目前可以直观的看出申请贷款的用户的年收入差距很大，即使是年收入排名前十也有很大差距。

3.Seaborn绘图¶

Seaborn是Python中基于Matplotlib的数据可视化工具。相较于Matplotlib，使用更加方便，图形更加好看。

#导入Seaborn库
import seaborn as sns

3.1 散点图¶

散点图可以将两个特征直观的显示在二维坐标中，同时反映特征之间的关系。

Seaborn中的stripplot函数按照x特征所对应的类别分别展示y特征的值，适用于分类数据。例如绘制不同地区（addr_state）借款人与当前平均余额（avg_cur_bal）之间的散点图。其中x参数设置分组统计字段，y参数设置分布统计字段，jitter参数是当数据点重合较多时，可用该参数做一些调整，hue参数进行内部数据的分类，例如按照贷款状态(loan_status)特征分类。

plt.figure(figsize=(15,8), dpi= 80)
sns.stripplot(data=data, x='addr_state', y='avg_cur_bal', jitter=True,hue='loan_status')
plt.show()

从散点图分布看出，无论是哪个地区的申请人的目前余额都集中在100000以下，相对而言所处于CA（加拿大）和NY（纽约）地区的申请人平均余额高一点。

3.2 点图¶

点图代表散点图位置的数值变量的中心趋势估计，并使用误差线提供关于该估计的不确定性的一些指示。
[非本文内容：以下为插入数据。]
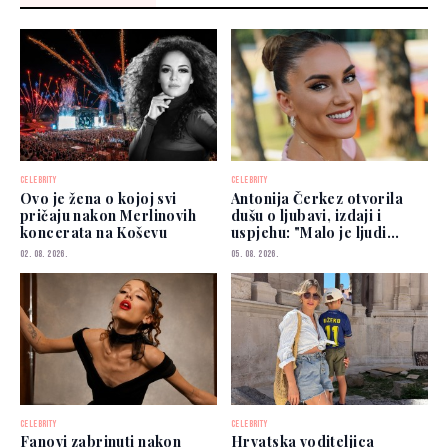
CELEBRITY
CELEBRITY
Ovo je žena o kojoj svi
Antonija Čerkez otvorila
pričaju nakon Merlinovih
dušu o ljubavi, izdaji i
koncerata na Koševu
uspjehu: "Malo je ljudi
kojima možete vjerovati"
02. 08. 2026.
05. 08. 2026.
CELEBRITY
CELEBRITY
Fanovi zabrinuti nakon
Hrvatska voditeljica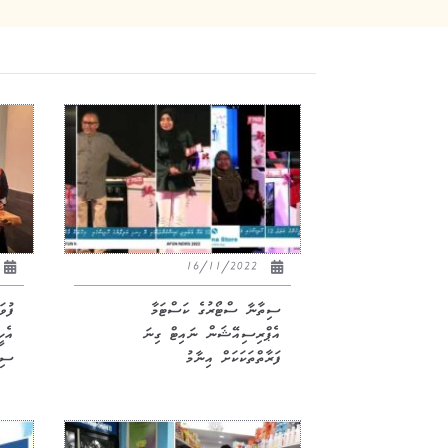
16/11/2022
ސިތާނާ ސްޓޯރުގެ ކަސްޓަމާ
ފުވ
އެޕްރިސިއޭޝަން ނައިޓް ގިނަ
އެހީ
ފަރާތްތަކަކަށް އިނާމު
ސިތ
例如利用pointplot函数可以绘制出不同贷款状态（loan_status_1）的当前平均余额（avg_cur_bal）的点图。

plt.figure(figsize=(10,8), dpi= 80)
sns.pointplot(x="loan_status_1",y="avg_cur_bal",data=data)
plt.show()

/explorer/pyenv/jupyter-py36/lib/python3.6/site-packages/scipy/stats/stats.py:1706: FutureWarning: Using a non-tuple sequence for multidimensional indexing is deprecated; use `arr[tuple(seq)]` instead of `arr[seq]`. In the future this will be interpreted as an array index, `arr[np.array(seq)]`, which will result either in an error or a different result.
  return np.add.reduce(sorted[indexer] * weights, axis=axis) / sumval

从上图中看出，处于正常贷款状态下的借款人的平均余额高于非正常状态下的，并且正常贷款状态下的借款人的余额分布更为集中平均。

3.3 箱线图¶

箱线图是一种用来显示一组数据分散情况资料的统计图。可以显示出数据的上下边界、上下四分位数，中位数以及异常值。例如利用boxplot函数可以绘制出借款人的当前平均余额（avg_cur_bal）的箱线图。

plt.figure(figsize=(10,8), dpi= 80)
sns.boxplot(y='avg_cur_bal',data=data)
plt.show()

plt.figure(figsize=(10,8), dpi= 80)
sns.boxplot(x='avg_cur_bal',data=data)
plt.show()

由于借款人贷款状态不同，也可绘制不同贷款状态下（loan_status）的借款人的当前平均余额（avg_cur_bal）的分组箱线图。其中分组因子是loan_status，在X轴不同位置绘制。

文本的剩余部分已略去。